Пастухов читал о народной войне Пугачева, и Емельян Иваныч возникал перед ним, как призрак, явившийся на желтых лысых взгорьях, обнимающих Саратов. Былой хорунжий стоял без шапки, уткнув кулаки в бока, августовский полынный жар шевелил его русую гриву, и он спокойно и грозно глядел вниз, на городских людишек, которые, с занявшимся духом, взбирались к нему вверх, чтобы положить к стопам покорителя городские ключи. Он въезжал на вороном коне, сам как ворон - жгучий и окрыленный, - с казачьей шашкой на бедре в серебряных, как белое перо, ножнах, с распахнутым воротом пунцовой шелковой рубахи под бешметом, въезжал через открытые Царицынские ворота в город, и народ кидал над головами шапчонки и бежал за его конем, шумя и выкликая изустные челобитные на своих ворогов-утеснителей.

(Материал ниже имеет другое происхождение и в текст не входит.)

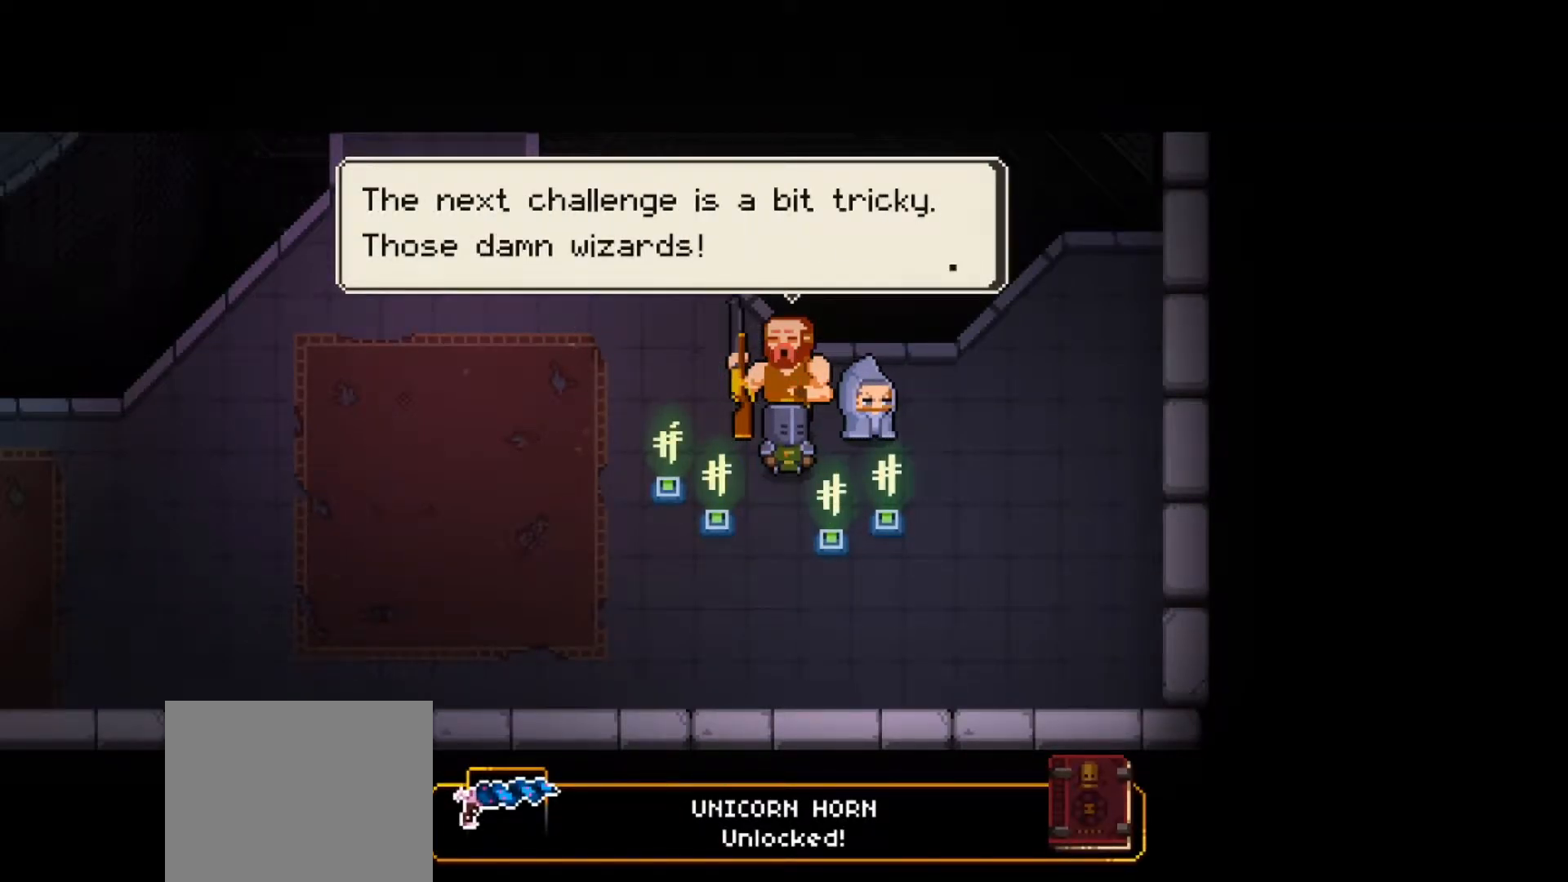
{"buttons": [], "left_stick": "center", "right_stick": "center", "events": []}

В закатный час, под звон соборной колокольни, восседая на приподнятом помосте, крытом отнятыми у богачей закаспийскими коврами, он милостиво принимал присягу горожан, и вольные его сподвижники, руками проворного на расправу войска, развешивали вокруг Гостиной площади изловленных дворян, царевых ставленников, вредных купчишек, и тот же терпкий от полыни степной ветер покачивал на глаголях висельников и, накружившись вокруг них, летел в Заволжье.
С извечным этим ветром уносился Пастухов прочь из пугачевщины, перелетая через желтые горы, через Волгу, через степи на полторы сотни верст и на добрые полторы сотни лет к недавним дням.

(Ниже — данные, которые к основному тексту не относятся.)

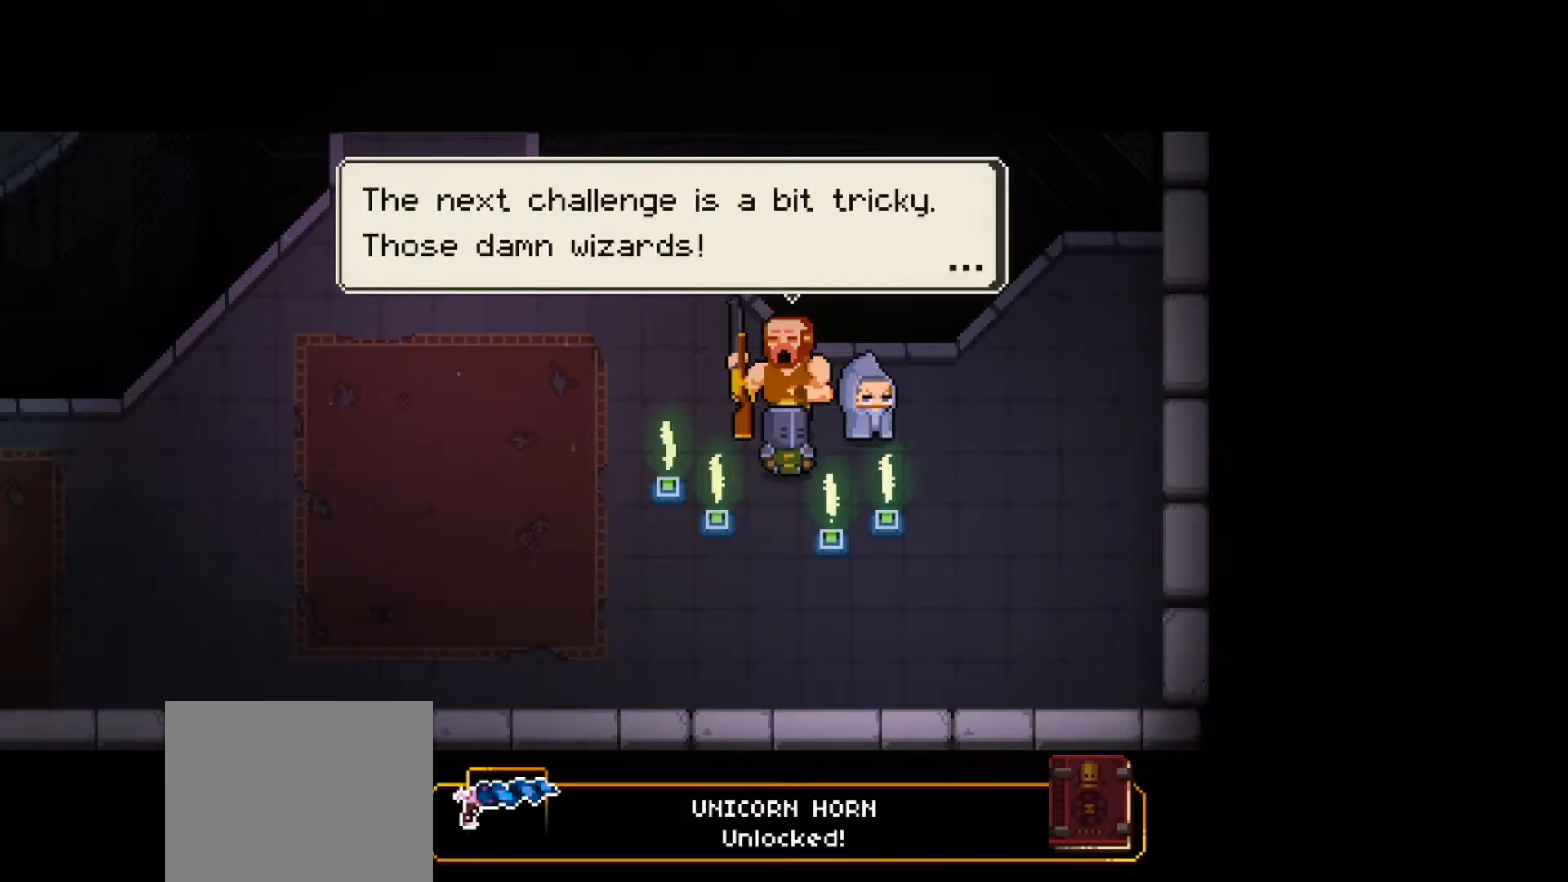
{"buttons": [], "left_stick": "center", "right_stick": "center", "events": []}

Тогда слышался ему топот белого коня и свист его ноздрей, и на коне, прижавшись к гриве, скакал, заломив папаху, светлоусый всадник с прищуренным глазом под стиснутыми бровями, и за всадником, переливаясь, словно ковыль, волнами, накатывались ярые конные полки. Это был балаковский плотник, недавний подпрапорщик из солдат, теперь собравший на просторах Заволжья конную и пешую рать в защиту революции от возмутившихся против нее уральских станиц. Под знаменем большевиков карал он - красный командир Василий Иваныч - карал и казнивал корыстный старый мир щедрой и увесистой народной дланью. Имя его уже неслось впереди него восточным гортанным клекотом - Чапай, Чапаев - по всему Уралу, по всей Волге. Как прирожденный хозяин степей брал он степные города и станицы, нарекал их новыми именами повелительный крестный отец - и скакал, скакал, загоняя под собою коней, по великой равнине от Узени до Урала, от Иргиза до Белой. Опаленный все тем же неистребимым полынным жаром августа, отвоевывал он у белых захваченный ими родной уездный город Николаевск, и когда вел свой Первый имени Емельяна Пугачева полк в атаку - сбивать с позиций чешскую артиллерию, - наименовал штурмуемый город Пугачевском, отменив рабочей и крестьянской властью царское его Николаево величанье, и конники, скача в атаку, грянули на всю раздольную ширь: "Даешь Пугача! Даешь!"
Случилось это за девять месяцев до того, как сейчас, весной, Пастухов думал об Емельяне и о Василии Иванычах, отыскивая сходства и различия между пугачевской вольницей и чапаевским краснознаменным войском. Теперь Василий Иваныч бился уже далеко от Пугачевска, ломая и руша строй офицерского корпуса Каппеля. Иные города встречали чапаевских всадников, иная музыка Заволжья - будто барабанный бой - Бузулук, Бугуруслан, Бугульма, Белебей.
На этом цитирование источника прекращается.